You’ve landed an interview at a major corporation. Business Analyst, Org Communication Intern, Customer Service Rep or Executive Assistant. You’re on your way in to the office now to meet the Human Resources rep and the hiring manager, resume in hand, knowing you’re literate, educated and ready for full-time employment.
You’re wondering about the competition. Marketing majors, perhaps. And Communication majors. Maybe a Psychology major in the mix, or someone who majored in Accounting. You’re looking at your resume, wondering what they have that you lack, or what you have that they lack. But that’s a line of thought that will just make you crazy. It’s pretty much an unanswerable question.
Instead of focusing on the competition, focus on the HR manager and then the hiring manager. Help them to see the advantages of hiring you. Let them figure out what you have to offer that the competition lacks. Of course that’s not altogether easy to do if you’re not familiar with their world, so here are some tips:
Business is constantly changing. Employees often have to ride the tide, the ups and downs of the financial rollercoaster, the frequent changes to process, policy, regulations, and more. What does an English major have to offer in an environment in flux? Having observed human behavior close up and personal right there in the best books ever written gives an English major a leg up on understanding how people behave during change. Plot is about change. Characters react to change. Did you learn anything as you met ordinary people in books who dealt with extraordinary change?

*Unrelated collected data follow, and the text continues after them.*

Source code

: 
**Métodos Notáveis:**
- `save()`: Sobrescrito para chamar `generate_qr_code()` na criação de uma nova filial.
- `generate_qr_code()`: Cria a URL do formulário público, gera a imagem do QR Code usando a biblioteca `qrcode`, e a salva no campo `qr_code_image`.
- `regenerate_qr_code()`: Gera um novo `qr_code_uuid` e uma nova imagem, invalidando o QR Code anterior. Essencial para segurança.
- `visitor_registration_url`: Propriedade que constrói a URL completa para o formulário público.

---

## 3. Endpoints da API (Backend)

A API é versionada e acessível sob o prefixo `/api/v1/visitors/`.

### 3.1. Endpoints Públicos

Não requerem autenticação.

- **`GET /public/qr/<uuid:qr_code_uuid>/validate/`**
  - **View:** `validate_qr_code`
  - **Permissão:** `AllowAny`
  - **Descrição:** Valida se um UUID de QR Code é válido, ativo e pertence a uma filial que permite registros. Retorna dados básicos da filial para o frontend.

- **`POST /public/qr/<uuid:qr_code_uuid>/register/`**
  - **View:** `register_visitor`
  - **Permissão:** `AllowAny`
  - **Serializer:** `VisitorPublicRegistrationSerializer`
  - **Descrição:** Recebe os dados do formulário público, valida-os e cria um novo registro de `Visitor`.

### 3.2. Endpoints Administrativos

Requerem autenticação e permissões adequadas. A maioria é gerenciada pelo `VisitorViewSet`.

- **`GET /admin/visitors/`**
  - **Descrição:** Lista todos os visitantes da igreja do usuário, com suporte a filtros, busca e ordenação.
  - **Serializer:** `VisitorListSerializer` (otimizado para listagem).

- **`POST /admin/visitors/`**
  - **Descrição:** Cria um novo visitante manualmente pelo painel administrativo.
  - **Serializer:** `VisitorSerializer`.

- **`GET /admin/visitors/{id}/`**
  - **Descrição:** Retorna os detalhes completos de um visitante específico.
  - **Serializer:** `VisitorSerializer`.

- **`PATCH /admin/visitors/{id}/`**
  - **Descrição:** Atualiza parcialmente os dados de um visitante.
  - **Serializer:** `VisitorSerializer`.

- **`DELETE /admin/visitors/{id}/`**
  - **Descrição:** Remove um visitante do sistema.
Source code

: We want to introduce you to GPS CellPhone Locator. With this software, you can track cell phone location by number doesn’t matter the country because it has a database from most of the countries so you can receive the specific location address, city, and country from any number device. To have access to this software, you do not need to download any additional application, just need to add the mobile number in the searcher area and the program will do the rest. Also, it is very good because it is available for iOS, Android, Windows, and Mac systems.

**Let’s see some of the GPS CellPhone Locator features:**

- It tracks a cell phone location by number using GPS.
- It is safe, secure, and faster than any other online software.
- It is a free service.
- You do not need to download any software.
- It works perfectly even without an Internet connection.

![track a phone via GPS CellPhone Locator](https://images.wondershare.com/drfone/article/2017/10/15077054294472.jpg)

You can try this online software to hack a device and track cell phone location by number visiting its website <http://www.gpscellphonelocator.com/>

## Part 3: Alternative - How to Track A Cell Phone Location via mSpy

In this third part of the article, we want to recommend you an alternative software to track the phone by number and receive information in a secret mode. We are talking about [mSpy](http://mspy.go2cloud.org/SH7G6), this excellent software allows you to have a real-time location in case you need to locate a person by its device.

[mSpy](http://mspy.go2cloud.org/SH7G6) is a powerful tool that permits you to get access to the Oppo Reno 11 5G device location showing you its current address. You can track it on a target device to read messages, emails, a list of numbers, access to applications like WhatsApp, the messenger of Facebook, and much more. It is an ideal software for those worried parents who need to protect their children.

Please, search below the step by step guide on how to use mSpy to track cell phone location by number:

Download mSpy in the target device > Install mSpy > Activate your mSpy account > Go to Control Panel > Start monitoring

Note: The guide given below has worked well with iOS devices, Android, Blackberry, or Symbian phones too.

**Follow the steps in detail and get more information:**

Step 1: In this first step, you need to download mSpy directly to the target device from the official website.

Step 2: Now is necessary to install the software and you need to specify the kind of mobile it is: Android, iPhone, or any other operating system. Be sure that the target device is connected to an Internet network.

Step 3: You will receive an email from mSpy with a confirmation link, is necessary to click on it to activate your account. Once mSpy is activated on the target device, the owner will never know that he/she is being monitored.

Business thinks it runs on “good data”—the newest, most current, the hottest, glitziest numbers. Truth is, business runs on good information, which is based on good data but requires analysis to transform it into good information. What the numbers mean, what the trends are or might suggest. That takes analysis. And what do English majors specialize in? Literacy and analysis. See the connection?
Businesses strive for better employee morale, yet employees are often sensitive, out of sorts, mad about something, uncertain or downright worried. Writing for an audience like that isn’t for the faint of heart. Literacy, of course, is more than mechanics. It’s tone, voice, diction, intention. Reaching an audience of sensitive, out of sorts, mad, uncertain or worried employees is not a job for someone who can’t write.
If you’re an English major, that’s what you have to offer a prospective employer. And don’t let anybody tell you otherwise.